## Start Page text
Why is 0.16-dev a lot slower than 0.15.2?

I used the same logic from this showcase, main branch which is on 0.15.2 and 0.16-mixed which uses the same recursion that calls processing functions and I get this result when benchmarking:


Only difference logical difference in the code is this:
0.15.2

    for (processed_args.items[0 .. processed_args.items.len - 1]) |arg| {
        var open = std.fs.cwd().openDir(
            arg,
            .{ .no_follow = true },
        ) catch |err| {
            std.log.err("{s}: {s}\n", .{ @errorName(err), arg });
            continue;
        };
        defer open.close();
        const src_path = open.stat() catch |err| {
            std.log.err("{s}: {s}\n", .{ @errorName(err), arg });
            continue;
        };

0.16.-mixed:

    for (processed_args.items[0 .. processed_args.items.len - 1]) |arg| {
        var src_path = std.Io.Dir.cwd().statFile(
            io,
            arg,
            .{ .follow_symlinks = false },
        ) catch |err| {
            std.log.err("{s}: {s}\n", .{ @errorName(err), arg });
            continue;
        };

I know, I should figure out how to stat files with out going through symlinks on 0.15.2 instead, but does that really impact the performance this much?

…and all the changes from the standard library.

Looking at the times, it appears that the program execution is on the order of a couple hundred microseconds. At this scale I expect that even things, like the creation of an Io instance, or the code that runs before even calling your main (since you are using juicy main now), could make a measurable difference.

So to figure out, what exactly is the issue, I’d suggest to try running this in a full profiler (though I’m not sure if I know any that support such short-running programs, you may need to add a for loop around the main or something like that to get reasonable data).

3 Likes

Today I changed my SchmidlCox-Algo to 0.16-dev 2135 on the raspberry pi:


old: 460800 samples
sc time: 18 ms (0.040 µs/Sample)

new: 460800 samples
sc time: 14 ms (0.031 µs/Sample) 

Big improvement for me!
## End Page text
■ What to do
1. Translate this sentence from the forum thread into Spanish: "Looking at the times, it appears that the program execution is on the order of a couple hundred microseconds."
2. Write out the forum thread from "Looking at the" up to and including "ms (0.031 µs/Sample)", renaming "profiler" to "performance analyzer".
## Start Stored data
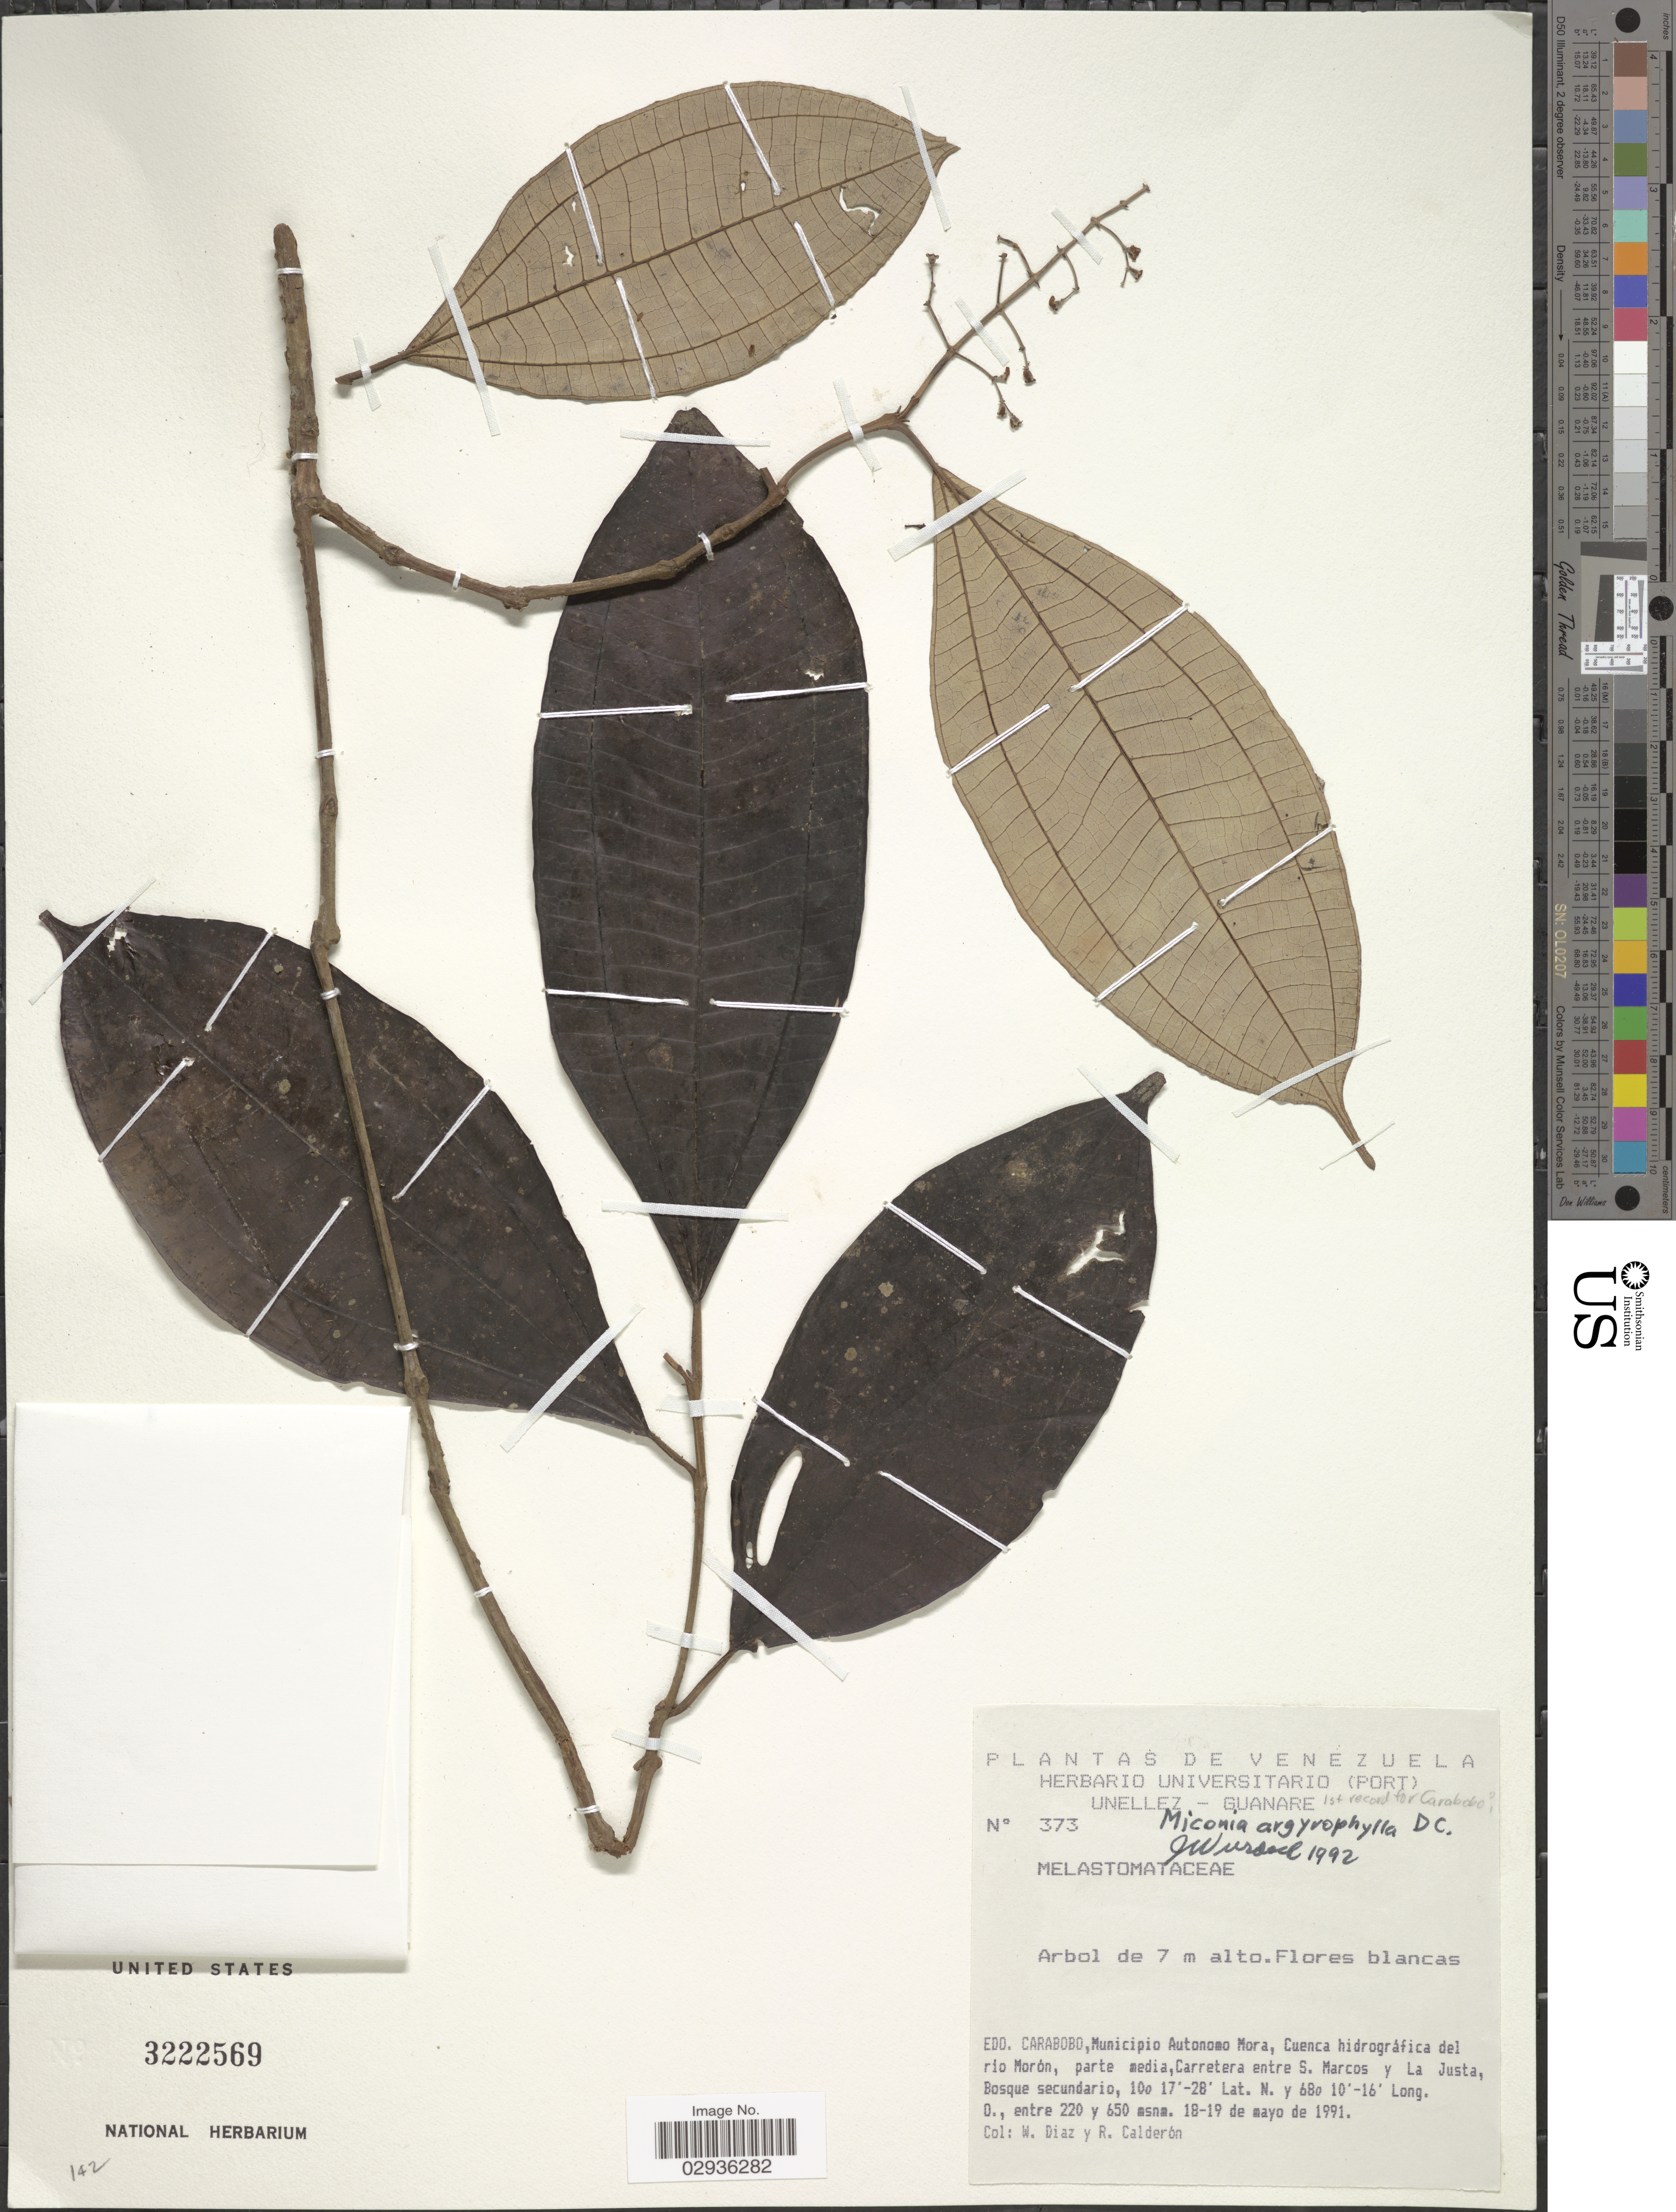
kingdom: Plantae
## End Stored data
## Start Stored data
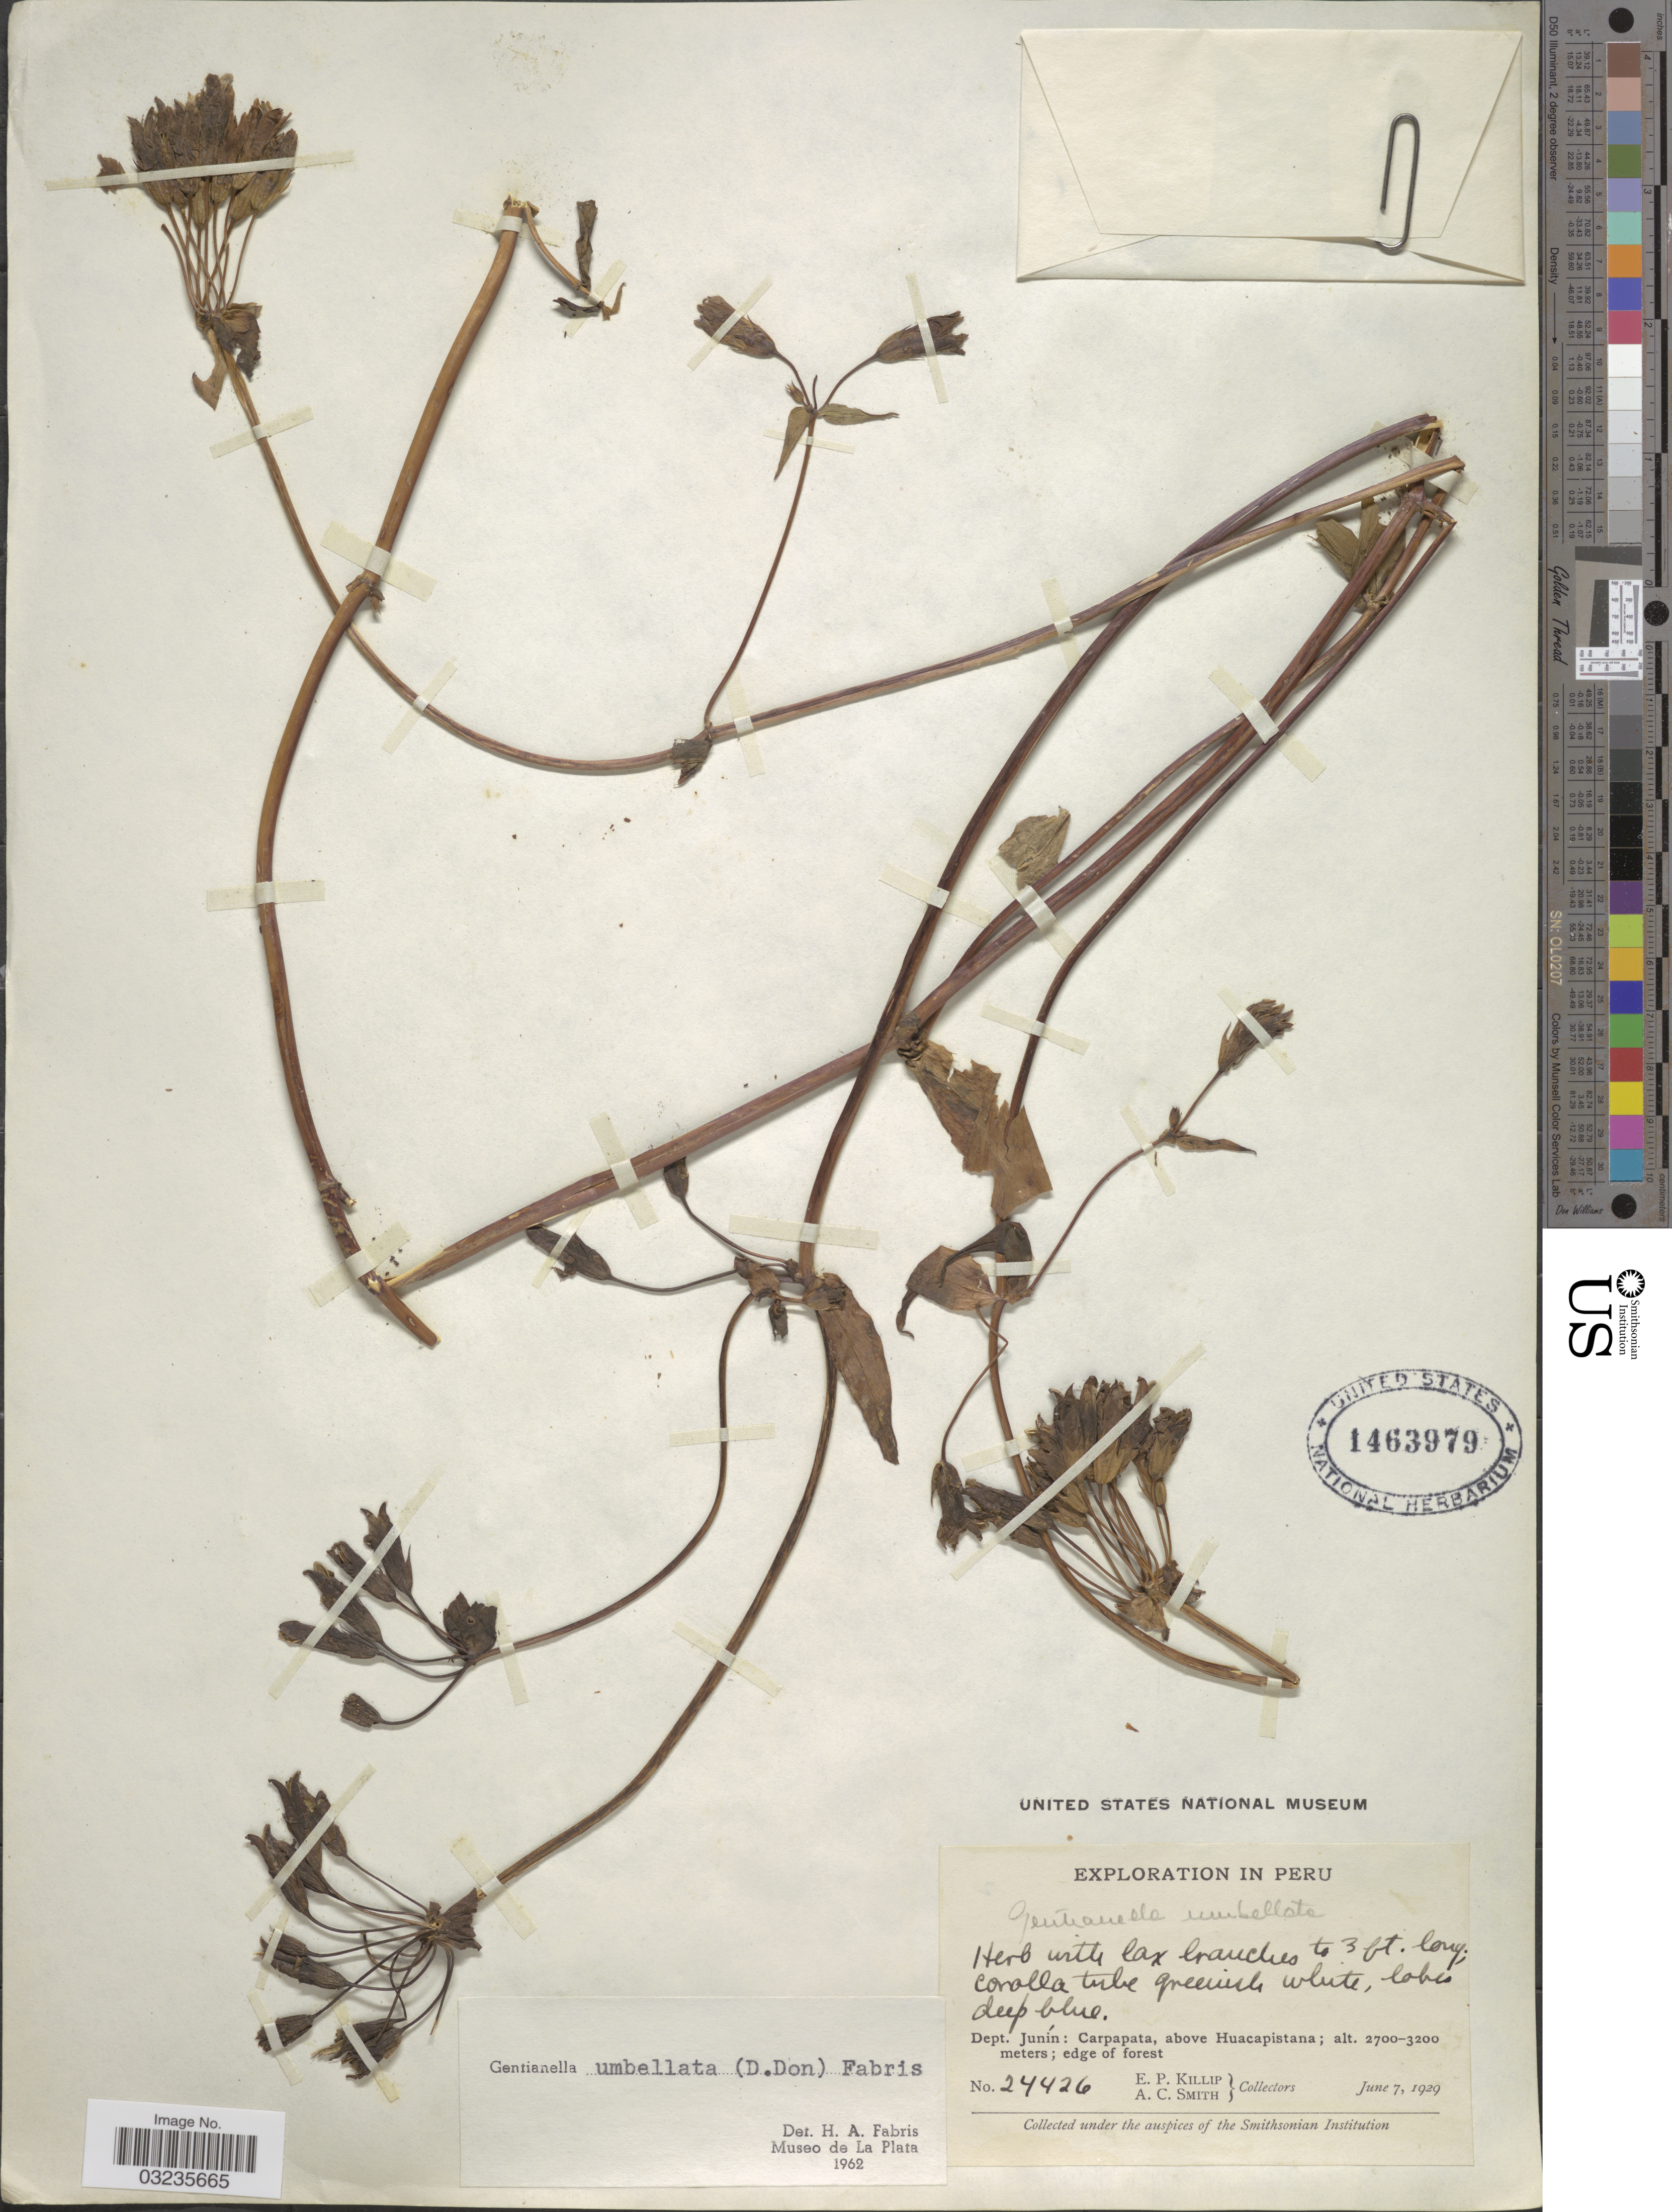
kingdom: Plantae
## End Stored data
■ Answers to each task
1. Al observar los tiempos, parece que la ejecución del programa es del orden de un par de cientos de microsegundos.

2.
Looking at the times, it appears that the program execution is on the order of a couple hundred microseconds. At this scale I expect that even things, like the creation of an Io instance, or the code that runs before even calling your main (since you are using juicy main now), could make a measurable difference.

So to figure out, what exactly is the issue, I’d suggest to try running this in a full performance analyzer (though I’m not sure if I know any that support such short-running programs, you may need to add a for loop around the main or something like that to get reasonable data).

3 Likes

Today I changed my SchmidlCox-Algo to 0.16-dev 2135 on the raspberry pi:


old: 460800 samples
sc time: 18 ms (0.040 µs/Sample)

new: 460800 samples
sc time: 14 ms (0.031 µs/Sample)